Markets Hit Record Highs as Lasting Ceasefire Hopes Take Hold

Global equity markets finished higher for the week. In the U.S., the S&P 500 Index closed the week at a level of 7126, representing an increase of 4.55%, while the Russell Midcap Index moved +2.17% last week. Meanwhile, the Russell 2000 Index, a measure of the Nation’s smallest publicly traded firms, returned +5.57% over the week. As developed international equity performance and emerging markets were positive, returning 2.21% and 3.23%, respectively. Finally, the 10-year U.S. Treasury yield closed the week at 4.25%.
It was a historic week on Wall Street. Despite starting last Monday under pressure from a new U.S. naval blockade of Iranian ports and a spike in oil prices above $100 a barrel, markets showed remarkable resilience throughout the week and finished at record highs. For example, the S&P 500 closed Friday at 7,126, a fresh all-time high, fully recovering all its Iran war losses and then some. In addition, the Nasdaq posted its 13th consecutive winning session on Friday, its longest winning streak since 1992, while the Russell 2000 also touched a new record.
Last week began with a jolt. After weekend peace talks in Islamabad collapsed, the U.S. announced a naval blockade targeting Iranian ports, sending oil prices surging above $104 per barrel in early Monday trading. However, markets quickly shrugged off the initial shock as President Trump struck an optimistic tone, saying the U.S. had been “called by the other side” and that Iran was showing a new willingness to make a deal. By midweek, a second round of negotiations was being discussed, and on Thursday, the president announced a 10-day ceasefire between Israel and Lebanon. Friday delivered the week’s biggest market catalyst: Iran declared the Strait of Hormuz “completely open” for commercial traffic. Oil prices fell sharply: West Texas Intermediate (WTI) Crude Oil dropped over 11% on Friday alone, settling below $84 per barrel. Markets rallied significantly on the news, interpreting the reopening of the Strait as the clearest signal yet that the seven-week conflict may be nearing an end.
The first week of Q1 earnings season provided an encouraging early read. Major financial institutions posted strong results, with earnings and revenue beats, and the early tone from corporate management teams was broadly constructive. Information technology remained the standout sector for the week, with software rebounding sharply from the prior week’s AI-disruption fears. The Philadelphia Fed’s Manufacturing Survey, released last Thursday, also beat expectations, showing regional activity expanded at its fastest pace in months – though its prices-paid component hit its highest reading since August 2025, a reminder that cost pressures have not fully dissipated.

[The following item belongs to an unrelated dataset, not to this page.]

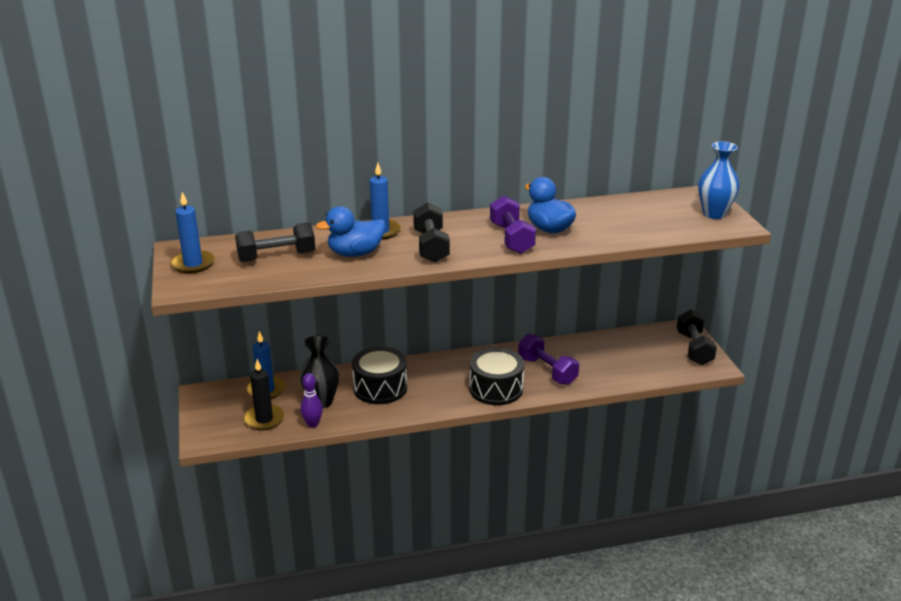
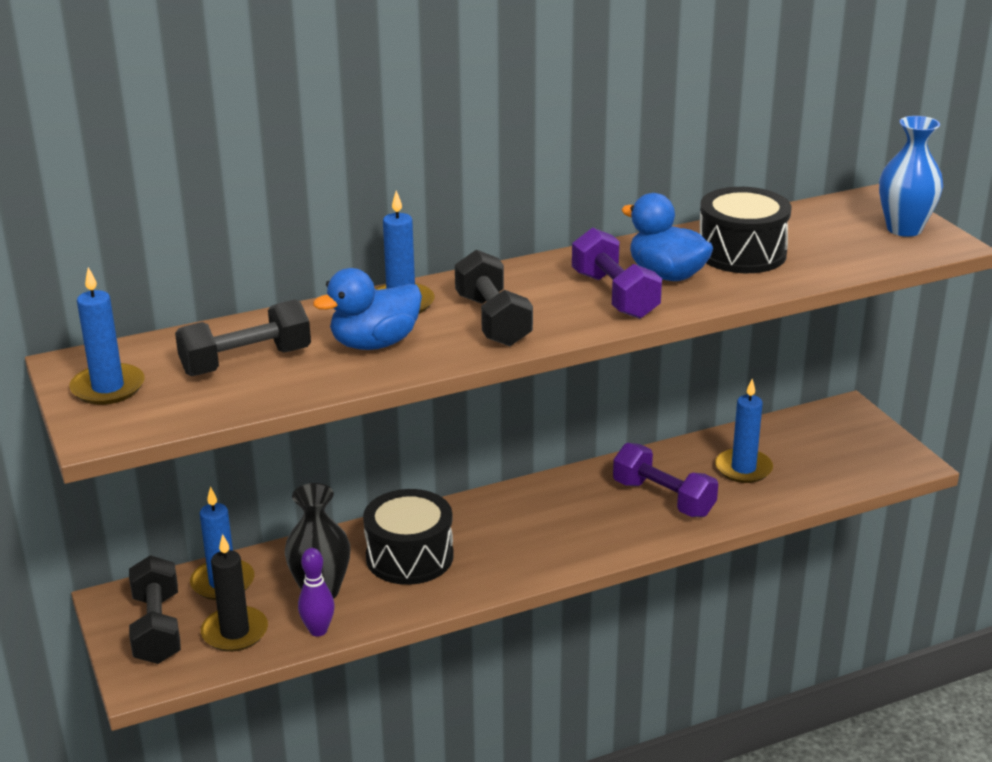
camera: 10 degrees left, 0 degrees up
(496, 389) = (594, 537): black drum -> black drum (741, 253)
(604, 358) = (743, 468): none -> blue candle
(694, 348) = (871, 439): black dumbbell -> black dumbbell (157, 628)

Earnings season accelerates this week with major technology, consumer, and industrial companies scheduled to report. The April 28-29 FOMC meeting is also approaching, and with oil prices falling and core inflation contained (for now), the Fed may find itself with slightly more room to maneuver than markets had assumed just weeks ago. The Iran ceasefire remains the key wildcard — it is fragile and unconfirmed by independent shipping data, and any breakdown in the peace process would almost certainly reverse a significant portion of this week’s gains. But for now, markets have delivered a decisive verdict: after the most volatile quarter since 2022, investors appear to be looking forward and becoming optimistic (again) about stocks.
Best wishes to all for the week ahead!
Equity and Fixed Income Index returns sourced from Bloomberg on 4/17/26. International developed markets are measured by the MSCI EAFE Index, emerging markets are measured by the MSCI EM Index, and U.S. Large Caps are defined by the S&P 500 Index. Sector performance is measured using the GICS methodology.
Disclosures: Past performance does not guarantee future results. We have taken this information from sources that we believe to be reliable and accurate. Hennion and Walsh cannot guarantee the accuracy of said information and cannot be held liable. You cannot invest directly in an index. Diversification can help mitigate the risk and volatility in your portfolio but does not ensure a profit or guarantee against a loss.